PROPULSIONE IONICA
La propulsione ionica si applica ai satelliti e alle sonde già lanciati fuori dall'atmosfera o, in futuro, direttamente assemblati nello spazio. Questo tipo di propulsione trae origine dal principio della ionizzazione dei gas per ottenere una spinta non dipendente dal movimento meccanico o dalla combustione chimica dei razzi vettori.
Gli atomi dell'elemento prescelto - xenon, argon (gas nobili), indio o mercurio - vengono sottoposti ad un campo di elettroni creato attraverso un filamento di dimensioni capillari (catodo); gli elettroni che urtano contro gli atomi di xenon li ionizzano: sono questi i famosi "ioni". Tali ioni, con carica positiva, vengono accelerati facendoli passare attraverso griglie ad alta carica elettrica. La sorgente di energia consiste nell'elettricità (corrente continua, normalmente fornita da pannelli solari). In poche parole, la spinta è fornita da atomi ionizzati e "sparati fuori" da un campo elettrostatico attraverso dei piccoli ugelli.
Il gas di scarico viene emesso a 30- 40 km/s. Una velocità molto elevata se comparata a quella di un normale motore a reazione, che rende il propulsore a ioni uno dei motori spaziali più efficienti. La spinta prodotta dagli attuali propulsori ionici è comunque molto bassa, perché la quantità di propellente espulsa durante il funzionamento è irrisoria. Però protraendola nel tempo e tenendo presenti le condizioni esistenti nello spazio (in primis la quasi assenza di attrito), si possono raggiungere velocità utili all'esplorazione.

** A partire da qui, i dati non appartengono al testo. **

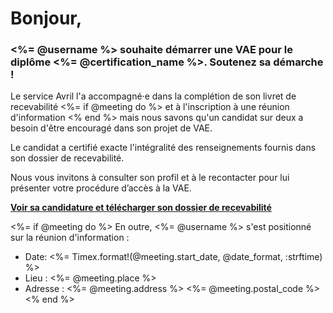 [SUJET]: # (<%= @username %> souhaite faire une VAE et attend un contact de votre part !)

# Bonjour,

### <%= @username %> souhaite démarrer une VAE pour le diplôme <%= @certification_name %>. Soutenez sa démarche !

Le service Avril l'a accompagné·e dans la complétion de son livret de recevabilité
<%= if @meeting do %> et à l'inscription à une réunion d'information <% end %>
mais nous savons qu'un candidat sur deux a besoin d'être encouragé dans son projet de VAE.

Le candidat a certifié exacte l'intégralité des renseignements fournis dans son dossier de recevabilité.

Nous vous invitons à consulter son profil et à le recontacter pour lui présenter votre procédure d’accès à la VAE.

**[Voir sa candidature et télécharger son dossier de recevabilité](<%= @url %>)**

<%= if @meeting do %>
En outre, <%= @username %> s'est positionné sur la réunion d'information :

- Date: <%= Timex.format!(@meeting.start_date, @date_format, :strftime) %>
- Lieu : <%= @meeting.place %>
- Adresse : <%= @meeting.address %> <%= @meeting.postal_code %>
<% end %>
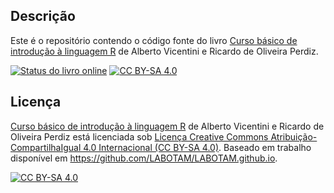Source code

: ## Descrição

Este é o repositório contendo o código fonte do livro [Curso básico de
introdução à linguagem R](https://labotam.github.io/) de Alberto
Vicentini e Ricardo de Oliveira Perdiz.

<!-- badges: start -->

[![Status do livro
online](https://github.com/LABOTAM/LABOTAM.github.io/workflows/renderbook/badge.svg)](https://github.com/LABOTAM/LABOTAM.github.io/actions)
[![CC BY-SA
4.0](https://img.shields.io/badge/License-CC%20BY--SA%204.0-lightgrey.svg)](http://creativecommons.org/licenses/by-sa/4.0/)
<!-- badges: end -->

## Licença

[Curso básico de introdução à linguagem R](https://labotam.github.io/)
de Alberto Vicentini e Ricardo de Oliveira Perdiz está licenciada sob
[Licença Creative Commons Atribuição-CompartilhaIgual 4.0 Internacional
(CC BY-SA 4.0)](http://creativecommons.org/licenses/by-sa/4.0/). Baseado
em trabalho disponível em
<https://github.com/LABOTAM/LABOTAM.github.io>.

[![CC BY-SA
4.0](https://i.creativecommons.org/l/by-sa/4.0/88x31.png)](http://creativecommons.org/licenses/by-sa/4.0/)
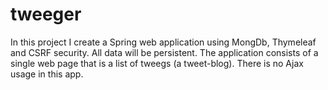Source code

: # tweeger
In this project I create a Spring web application using MongDb, Thymeleaf and CSRF security.
All data will be persistent. The application consists of a single web page that is a list of tweegs (a tweet-blog). 
There is no Ajax usage in this app.
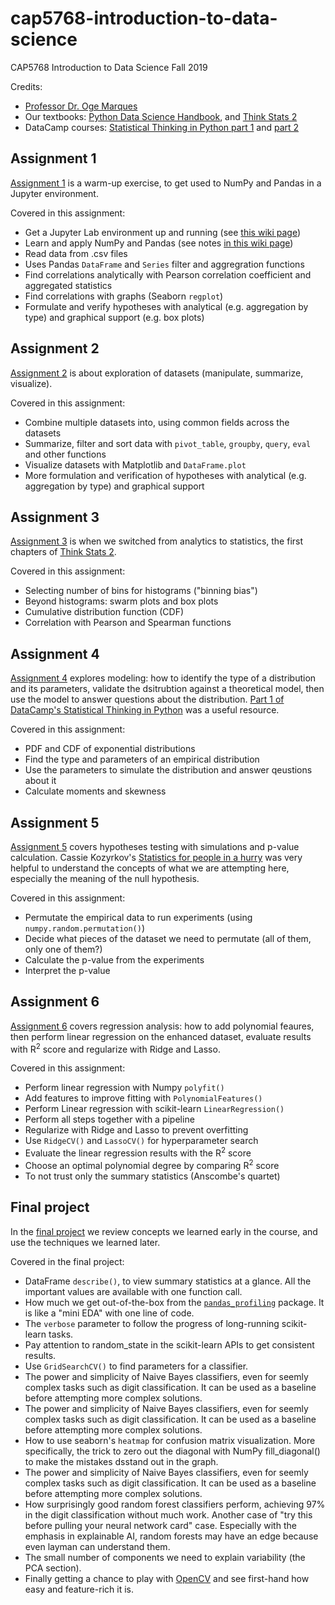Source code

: # cap5768-introduction-to-data-science

CAP5768 Introduction to Data Science Fall 2019

Credits:

* [Professor Dr. Oge Marques](https://www.ogemarques.com/)
* Our textbooks: [Python Data Science Handbook](https://colab.research.google.com/github/jakevdp/PythonDataScienceHandbook/blob/master/notebooks/Index.ipynb#scrollTo=sr_2etKoQWhh), and [Think Stats 2](https://greenteapress.com/thinkstats2/thinkstats2.pdf)
* DataCamp courses: [Statistical Thinking in Python part 1](https://www.datacamp.com/courses/statistical-thinking-in-python-part-1) and [part 2](https://www.datacamp.com/courses/statistical-thinking-in-python-part-2)

## Assignment 1

[Assignment 1](./assignment1) is a warm-up exercise, to get used to NumPy and Pandas in a Jupyter environment.

Covered in this assignment:

* Get a Jupyter Lab environment up and running (see [this wiki page](https://github.com/fau-masters-collected-works-cgarbin/cap5768-introduction-to-data-science/wiki/Minimalist-JupyterLab-setup-with-a-handful-of-extensions))
* Learn and apply NumPy and Pandas (see notes [in this wiki page](https://github.com/fau-masters-collected-works-cgarbin/cap5768-introduction-to-data-science/wiki/Notes-from-Python-Data-Science-Handbook))
* Read data from .csv files
* Uses Pandas `DataFrame` and `Series` filter and aggregration functions
* Find correlations analytically with Pearson correlation coefficient and aggregated statistics
* Find correlations with graphs (Seaborn `regplot`)
* Formulate and verify hypotheses with analytical (e.g. aggregation by type) and graphical support (e.g. box plots)

## Assignment 2

[Assignment 2](./assignment2) is about exploration of datasets (manipulate, summarize, visualize).

Covered in this assignment:

* Combine multiple datasets into, using common fields across the datasets
* Summarize, filter and sort data with `pivot_table`, `groupby`, `query`, `eval` and other functions
* Visualize datasets with Matplotlib and `DataFrame.plot`
* More formulation and verification of hypotheses with analytical (e.g. aggregation by type) and graphical support

## Assignment 3

[Assignment 3](./assignment3) is when we switched from analytics to statistics, the first chapters of [Think Stats 2](https://greenteapress.com/wp/think-stats-2e/).

Covered in this assignment:

* Selecting number of bins for histograms ("binning bias")
* Beyond histograms: swarm plots and box plots
* Cumulative distribution function (CDF)
* Correlation with Pearson and Spearman functions

## Assignment 4

[Assignment 4](./assignment4) explores modeling: how to identify the type of a distribution and its parameters, validate the dsitrubtion against a theoretical model, then use the model to answer questions about the distribution. [Part 1 of DataCamp's Statistical Thinking in Python](https://www.datacamp.com/courses/statistical-thinking-in-python-part-1) was a useful resource.

Covered in this assignment:

* PDF and CDF of exponential distributions
* Find the type and parameters of an empirical distribution
* Use the parameters to simulate the distribution and answer qeustions about it
* Calculate moments and skewness

## Assignment 5

[Assignment 5](./assignment5) covers hypotheses testing with simulations and p-value calculation. Cassie Kozyrkov's [Statistics for people in a hurry](https://towardsdatascience.com/statistics-for-people-in-a-hurry-a9613c0ed0b) was very helpful to understand the concepts of what we are attempting here, especially the meaning of the null hypothesis.

Covered in this assignment:

* Permutate the empirical data to run experiments (using `numpy.random.permutation()`)
* Decide what pieces of the dataset we need to permutate (all of them, only one of them?)
* Calculate the p-value from the experiments
* Interpret the p-value

## Assignment 6

[Assignment 6](./assignment6) covers regression analysis: how to add polynomial feaures, then perform linear regression on the enhanced dataset, evaluate results with R<sup>2</sup> score and regularize with Ridge and Lasso.

Covered in this assignment:

* Perform linear regression with Numpy `polyfit()`
* Add features to improve fitting with `PolynomialFeatures()`
* Perform Linear regression with scikit-learn `LinearRegression()`
* Perform all steps together with a pipeline
* Regularize with Ridge and Lasso to prevent overfitting
* Use `RidgeCV()` and `LassoCV()` for hyperparameter search
* Evaluate the linear regression results with the R<sup>2</sup> score
* Choose an optimal polynomial degree by comparing R<sup>2</sup> score
* To not trust only the summary statistics (Anscombe's quartet)

## Final project

In the [final project](./final-project) we review concepts we learned early in the course,
and use the techniques we learned later.

Covered in the final project:

* DataFrame `describe()`, to view summary statistics at a glance. All the important values
  are available with one function call.
* How much we get out-of-the-box from the 
[`pandas_profiling`](https://github.com/pandas-profiling/pandas-profiling) package.
  It is like a "mini EDA" with one line of code.
* The `verbose` parameter to follow the progress of long-running scikit-learn tasks.
* Pay attention to random_state in the scikit-learn APIs to get consistent results.
* Use `GridSearchCV()` to find parameters for a classifier.
* The power and simplicity of Naive Bayes classifiers, even for seemly complex tasks
  such as digit classification. It can be used as a baseline before attempting more
  complex solutions.
* The power and simplicity of Naive Bayes classifiers, even for seemly complex tasks such as digit classification. It can be used as a baseline before attempting more complex solutions.
* How to use seaborn's `heatmap` for confusion matrix visualization. More specifically, 
  the trick to zero out the diagonal with NumPy fill_diagonal() to make the mistakes
  dsstand out in the graph.
* The power and simplicity of Naive Bayes classifiers, even for seemly complex tasks such as digit classification. It can be used as a baseline before attempting more complex solutions.
* How surprisingly good random forest classifiers perform, achieving 97% in the digit classification without much work. Another case of "try this before pulling your neural network card" case. Especially with the emphasis in explainable AI, random forests may have an edge because even layman can understand them.
* The small number of components we need to explain variability (the PCA section).
* Finally getting a chance to play with [OpenCV](https://opencv.org/) and see first-hand how easy and feature-rich it is.
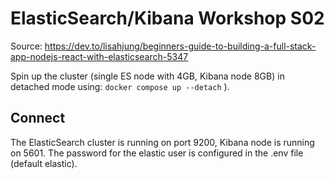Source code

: # ElasticSearch/Kibana Workshop S02
Source: https://dev.to/lisahjung/beginners-guide-to-building-a-full-stack-app-nodejs-react-with-elasticsearch-5347

Spin up the cluster (single ES node with 4GB, Kibana node 8GB) in detached mode using: `docker compose up --detach` ).

## Connect
The ElasticSearch cluster is running on port 9200, Kibana node is running on 5601. The password for the elastic user is configured in the .env file (default elastic).


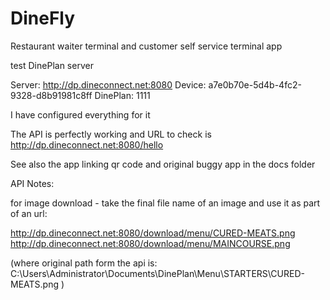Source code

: # DineFly
Restaurant waiter terminal and customer self service terminal app


test DinePlan server

Server: http://dp.dineconnect.net:8080
Device: a7e0b70e-5d4b-4fc2-9328-d8b91981c8ff
DinePlan: 1111

I have configured everything for it

The API is perfectly working and URL to check is
http://dp.dineconnect.net:8080/hello


See also the app linking qr code and original buggy app in the docs folder



API Notes:

for image download - take the final file name of an image and use it as part of an url:

http://dp.dineconnect.net:8080/download/menu/CURED-MEATS.png
http://dp.dineconnect.net:8080/download/menu/MAINCOURSE.png

(where original path form the api is: C:\Users\Administrator\Documents\DinePlan\Menu\STARTERS\CURED-MEATS.png  )

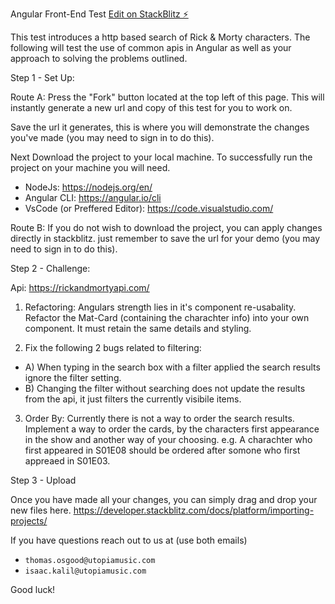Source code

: Angular Front-End Test
[Edit on StackBlitz ⚡️](https://stackblitz.com/edit/utopia-angular-challenge)

This test introduces a http based search of Rick & Morty characters.
The following will test the use of common apis in Angular
as well as your approach to solving the problems outlined.

Step 1 - Set Up:

Route A:
Press the "Fork" button located at the top left of this page.
This will instantly generate a new url and copy of this test for you to work on.

Save the url it generates, this is where you will demonstrate
the changes you've made (you may need to sign in to do this).

Next Download the project to your local machine.
To successfully run the project on your machine you will need.

* NodeJs: https://nodejs.org/en/
* Angular CLI: https://angular.io/cli
* VsCode (or Preffered Editor): https://code.visualstudio.com/

Route B:
If you do not wish to download the project, you can apply changes directly in stackblitz.
just remember to save the url for your demo (you may need to sign in to do this).

Step 2 - Challenge:

Api: https://rickandmortyapi.com/

1. Refactoring: Angulars strength lies in it's component re-usabality. Refactor the Mat-Card (containing the charachter info)
   into your own component. It must retain the same details and styling.

2. Fix the following 2 bugs related to filtering:
  *  A) When typing in the search box with a filter applied the search results ignore the filter setting.
  *  B) Changing the filter without searching does not update the results from the api, it just filters the currently visibile items.

3. Order By: Currently there is not a way to order the search results.
   Implement a way to order the cards, by the characters first appearance in the show and another way of your choosing.
   e.g. A charachter who first appeared in S01E08 should be ordered after somone who first appreaed in S01E03.

Step 3 - Upload

Once you have made all your changes, you can simply drag and drop your new files here.
https://developer.stackblitz.com/docs/platform/importing-projects/

If you have questions reach out to us at (use both emails)

* `thomas.osgood@utopiamusic.com`
* `isaac.kalil@utopiamusic.com`

Good luck!
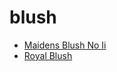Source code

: # blush

 * [Maidens Blush No Ii](index/m/maidens-blush-no-ii-200154.json)
 * [Royal Blush](index/r/royal-blush-351592.json)
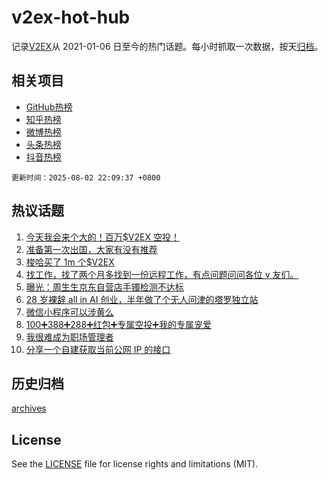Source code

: # v2ex-hot-hub

 记录[V2EX](https://www.v2ex.com/)从 2021-01-06 日至今的热门话题。每小时抓取一次数据，按天[归档](archives)。
 
 ## 相关项目

- [GitHub热榜](https://github.com/snaildev/github-hot-hub)
- [知乎热榜](https://github.com/snaildev/zhihu-hot-hub)
- [微博热榜](https://github.com/snaildev/weibo-hot-hub)
- [头条热榜](https://github.com/snaildev/toutiao-hot-hub)
- [抖音热榜](https://github.com/snaildev/douyin-hot-hub)


 `更新时间：2025-08-02 22:09:37 +0800`

## 热议话题

1. [今天我会来个大的！百万$V2EX 空投！](https://www.v2ex.com/t/1149444)
1. [准备第一次出国，大家有没有推荐](https://www.v2ex.com/t/1149432)
1. [梭哈买了 1m 个$V2EX](https://www.v2ex.com/t/1149420)
1. [找工作，找了两个月多找到一份远程工作，有点问题问问各位 v 友们。](https://www.v2ex.com/t/1149452)
1. [曝光：周生生京东自营店手镯检测不达标](https://www.v2ex.com/t/1149454)
1. [28 岁裸辞 all in AI 创业，半年做了个无人问津的塔罗独立站](https://www.v2ex.com/t/1149424)
1. [微信小程序可以涉黄么](https://www.v2ex.com/t/1149477)
1. [100➕388➕288➕红包➕专属空投➕我的专属宠爱](https://www.v2ex.com/t/1149508)
1. [我很难成为职场管理者](https://www.v2ex.com/t/1149436)
1. [分享一个自建获取当前公网 IP 的接口](https://www.v2ex.com/t/1149457)

## 历史归档

[archives](archives)

## License

See the [LICENSE](LICENSE) file for license rights and limitations (MIT).
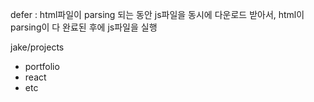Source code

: defer : html파일이 parsing 되는 동안 js파일을 동시에 다운로드 받아서, html이 parsing이 다 완료된 후에 js파일을 실행

jake/projects
- portfolio
- react
- etc
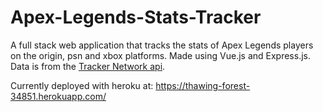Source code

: # Apex-Legends-Stats-Tracker
A full stack web application that tracks the stats of Apex Legends players on the origin, psn and xbox platforms. Made using Vue.js and Express.js. Data is from the [Tracker Network api](tracker.gg).

Currently deployed with heroku at: https://thawing-forest-34851.herokuapp.com/
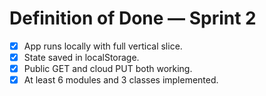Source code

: # Definition of Done — Sprint 2
- [x] App runs locally with full vertical slice.
- [x] State saved in localStorage.
- [x] Public GET and cloud PUT both working.
- [x] At least 6 modules and 3 classes implemented.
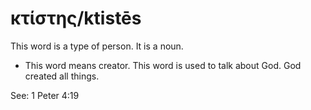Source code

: # κτίστης/ktistēs
This word is a type of person. It is a noun.

* This word means creator. This word is used to talk about God. God created all things.

See: 1 Peter 4:19
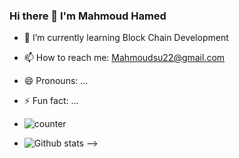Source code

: ### Hi there 👋 I'm Mahmoud Hamed 



- 🌱 I’m currently learning Block Chain Development

- 📫 How to reach me: Mahmoudsu22@gmail.com
- 😄 Pronouns: ...
- ⚡ Fun fact: ...
- ![counter](https://ena7fbetz4jjo2a.m.pipedream.net)
- ![Github stats](https://github-readme-stats.vercel.app/api?username=mrbeastmahmoud)
-->
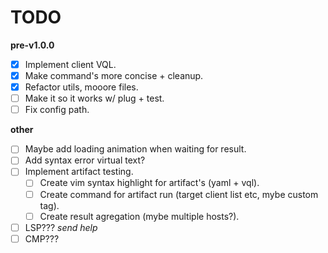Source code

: # TODO

**pre-v1.0.0**

- [x] Implement client VQL.
- [x] Make command's more concise + cleanup.
- [x] Refactor utils, mooore files.
- [ ] Make it so it works w/ plug + test.
- [ ] Fix config path.

**other**

- [ ] Maybe add loading animation when waiting for result.
- [ ] Add syntax error virtual text?
- [ ] Implement artifact testing.
    - [ ] Create vim syntax highlight for artifact's (yaml + vql). 
    - [ ] Create command for artifact run (target client list etc, mybe custom tag).
    - [ ] Create result agregation (mybe multiple hosts?).
- [ ] LSP??? *send help*
- [ ] CMP???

Sonde che utilizzano la propulsione ionica:
- Deep Space 1 - DS, 1998 da Cape Canaveral (NASA)
- SMART-1, 2003 da Kourou (Guiana Francese) attraverso un vettore Ariane 5 (ESA)
- Hayabusa, missione giapponese (dal 2003 al 2010) che ha lanciato una piccola sonda robotizzata (Minerva) per lo studio della polvere cosmica verso l’asteroide Itowaka, a 300 milioni di km dalla Terra.